What needs to be done: Reprint each record exactly. Pictures are not reprinted.

*** Exercise inputs Section Begins ***

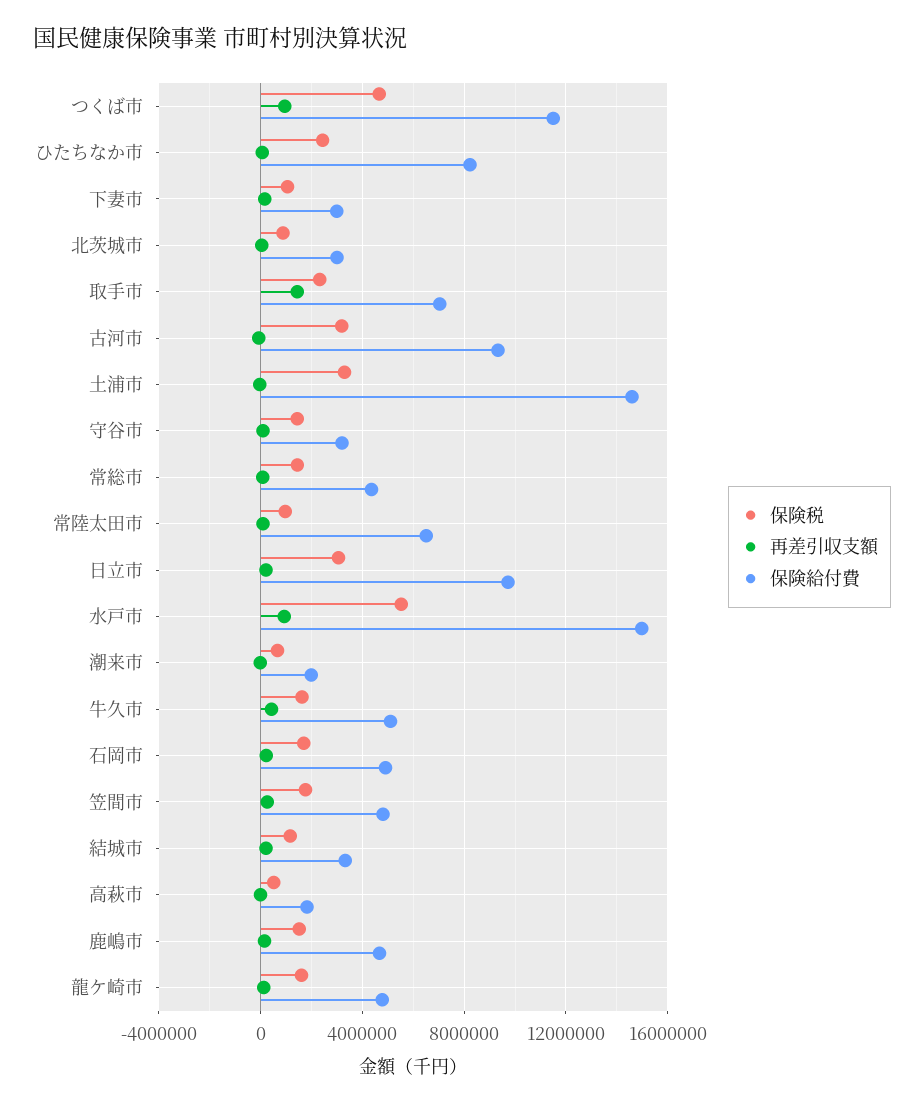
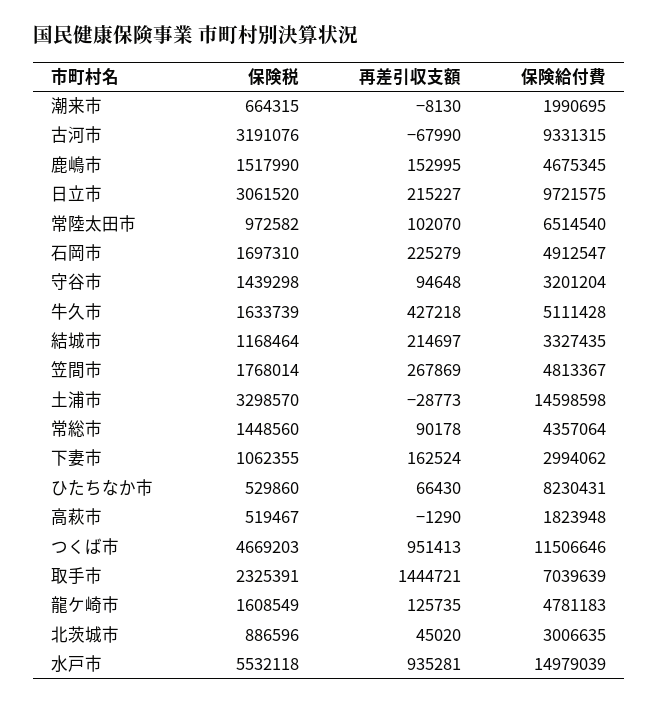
  {
    "保険税": {
      "つくば市": 4669203,
-     "ひたちなか市": 2500000,
+     "ひたちなか市": 529860,
      "下妻市": 1062355,
      "北茨城市": 886596,
      "取手市": 2325391,
      "古河市": 3191076,
      "土浦市": 3298570,
      "守谷市": 1439298,
      "常総市": 1448560,
      "常陸太田市": 972582,
      "日立市": 3061520,
      "水戸市": 5532118,
      "潮来市": 664315,
      "牛久市": 1633739,
      "石岡市": 1697310,
      "笠間市": 1768014,
      "結城市": 1168464,
      "高萩市": 519467,
      "鹿嶋市": 1517990,
      "龍ケ崎市": 1608549
    },
    "再差引収支額": {
      "つくば市": 951413,
      "ひたちなか市": 66430,
      "下妻市": 162524,
      "北茨城市": 45020,
      "取手市": 1444721,
      "古河市": -67990,
      "土浦市": -28773,
      "守谷市": 94648,
      "常総市": 90178,
      "常陸太田市": 102070,
      "日立市": 215227,
      "水戸市": 935281,
      "潮来市": -8130,
      "牛久市": 427218,
      "石岡市": 225279,
      "笠間市": 267869,
      "結城市": 214697,
      "高萩市": -1290,
      "鹿嶋市": 152995,
      "龍ケ崎市": 125735
    },
    "保険給付費": {
      "つくば市": 11506646,
      "ひたちなか市": 8230431,
      "下妻市": 2994062,
      "北茨城市": 3006635,
      "取手市": 7039639,
      "古河市": 9331315,
      "土浦市": 14598598,
      "守谷市": 3201204,
      "常総市": 4357064,
      "常陸太田市": 6514540,
      "日立市": 9721575,
      "水戸市": 14979039,
      "潮来市": 1990695,
      "牛久市": 5111428,
      "石岡市": 4912547,
      "笠間市": 4813367,
      "結城市": 3327435,
      "高萩市": 1823948,
      "鹿嶋市": 4675345,
      "龍ケ崎市": 4781183
    }
  }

*** Exercise inputs Section Ends ***

Problem solution:
  {
    "保険税": {
      "つくば市": 4669203,
-     "ひたちなか市": 2500000,
+     "ひたちなか市": 529860,
      "下妻市": 1062355,
      "北茨城市": 886596,
      "取手市": 2325391,
      "古河市": 3191076,
      "土浦市": 3298570,
      "守谷市": 1439298,
      "常総市": 1448560,
      "常陸太田市": 972582,
      "日立市": 3061520,
      "水戸市": 5532118,
      "潮来市": 664315,
      "牛久市": 1633739,
      "石岡市": 1697310,
      "笠間市": 1768014,
      "結城市": 1168464,
      "高萩市": 519467,
      "鹿嶋市": 1517990,
      "龍ケ崎市": 1608549
    },
    "再差引収支額": {
      "つくば市": 951413,
      "ひたちなか市": 66430,
      "下妻市": 162524,
      "北茨城市": 45020,
      "取手市": 1444721,
      "古河市": -67990,
      "土浦市": -28773,
      "守谷市": 94648,
      "常総市": 90178,
      "常陸太田市": 102070,
      "日立市": 215227,
      "水戸市": 935281,
      "潮来市": -8130,
      "牛久市": 427218,
      "石岡市": 225279,
      "笠間市": 267869,
      "結城市": 214697,
      "高萩市": -1290,
      "鹿嶋市": 152995,
      "龍ケ崎市": 125735
    },
    "保険給付費": {
      "つくば市": 11506646,
      "ひたちなか市": 8230431,
      "下妻市": 2994062,
      "北茨城市": 3006635,
      "取手市": 7039639,
      "古河市": 9331315,
      "土浦市": 14598598,
      "守谷市": 3201204,
      "常総市": 4357064,
      "常陸太田市": 6514540,
      "日立市": 9721575,
      "水戸市": 14979039,
      "潮来市": 1990695,
      "牛久市": 5111428,
      "石岡市": 4912547,
      "笠間市": 4813367,
      "結城市": 3327435,
      "高萩市": 1823948,
      "鹿嶋市": 4675345,
      "龍ケ崎市": 4781183
    }
  }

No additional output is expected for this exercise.